The amended complaint fails to state a claim against Bergen upon which relief may be granted. As to Count III, which appears from its caption to allege violation of unspecified "rights of citizens," Amended Complaint at 1, the amended complaint makes the necessary allegation under 42 U.S.C. § 1983 that Bergen, a private party, "conspired with State Actors," id. at 5. See, e.g., Veale v. Keene Publ'g Corp., 181 F.3d 81 (Table), 1999 WL 525941, at *1 (1st Cir. May 11, 1999). However, the amended complaint does not allege a violation of any specific recognizable constitutional or statutory right of the plaintiff, let alone of "citizens" in general. Even with the benefit of liberal construction in the plaintiff's favor, Count III of the amended complaint cannot reasonably be read to allege a cognizable claim against Bergen.

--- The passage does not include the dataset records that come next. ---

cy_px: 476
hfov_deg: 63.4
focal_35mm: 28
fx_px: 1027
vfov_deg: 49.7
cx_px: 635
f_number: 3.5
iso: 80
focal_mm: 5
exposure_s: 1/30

Count IV, which purports in its caption to allege deprivation of "rights - multiple human, consti[tu]tional(s), civil," Amended Complaint at 1, suffers from the same inadequacies with respect to Bergen. Count V ("MIXED WAR AGAINST THE CONSTITUTION") does not allege a claim upon which relief may be granted for the reasons discussed above in connection with the same count as alleged against the judicial defendants.

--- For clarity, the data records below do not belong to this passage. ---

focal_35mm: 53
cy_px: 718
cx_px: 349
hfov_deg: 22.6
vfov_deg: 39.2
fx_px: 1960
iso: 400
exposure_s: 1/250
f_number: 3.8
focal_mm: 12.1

Bergen is entitled to dismissal of the claims asserted against him in the amended complaint.
V. Defendants Fredrick C. Going and Richard O. Going
Defendants Fredrick C. Going and Richard O. Going join in the motions of Defendants Laprel and Smith and Bergen. Defendant Fredrick C. Going & Richard O. Going's Motion to Dismiss (ECF No. 35). The amended complaint asserts that Counts I, II, and III are asserted against Richard O. Going and Count I and III against Fredrick Going. Amended Complaint at [9].
These moving parties have thus raised the same arguments as those raised by Laprel, Smith, and Bergen. Counts I and II are no more adequately pled against these defendants than they were against Laprel and Smith. The amended complaint does not allege that the moving defendants, both private parties from all that appears, worked in concert with any state actors, a required element of a claim under 42 U.S.C. § 1983 under the circumstances of this case.

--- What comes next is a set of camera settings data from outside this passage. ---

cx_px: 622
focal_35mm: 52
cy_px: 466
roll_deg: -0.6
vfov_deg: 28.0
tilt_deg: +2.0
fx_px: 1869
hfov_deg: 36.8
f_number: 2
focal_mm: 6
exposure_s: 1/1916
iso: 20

The motion to dismiss filed by these defendants should be granted.
VI. Conclusion
For the foregoing reasons, I recommend that the motions to dismiss filed by all defendants other than Louis Ray Going (Docket Nos. 19, 20, 22, and 35) be GRANTED. If the court adopts this recommendation, the following filings on the docket will be rendered MOOT: ECF Nos. 26, 37, 41, 45, 54. Remaining for resolution will be the claims asserted against Louis Ray Going.
NOTICE
A party may file objections to those specified portions of a magistrate judge's report or proposed findings or recommended decisions entered pursuant to 28 U.S.C. § 636(b)(1)(B) for which de novo review by the district court is sought, together with a supporting memorandum and request for oral argument before the district judge, if any is sought, within fourteen (14) days after being served with a copy thereof. A responsive memorandum and any request for oral argument before the district judge shall be filed within fourteen (14) days after the filing of the objection.
Failure to file a timely objection shall constitute a waiver of the right to de novo review by the district court and to appeal the district court's order.
Dated this 29th day of September, 2014.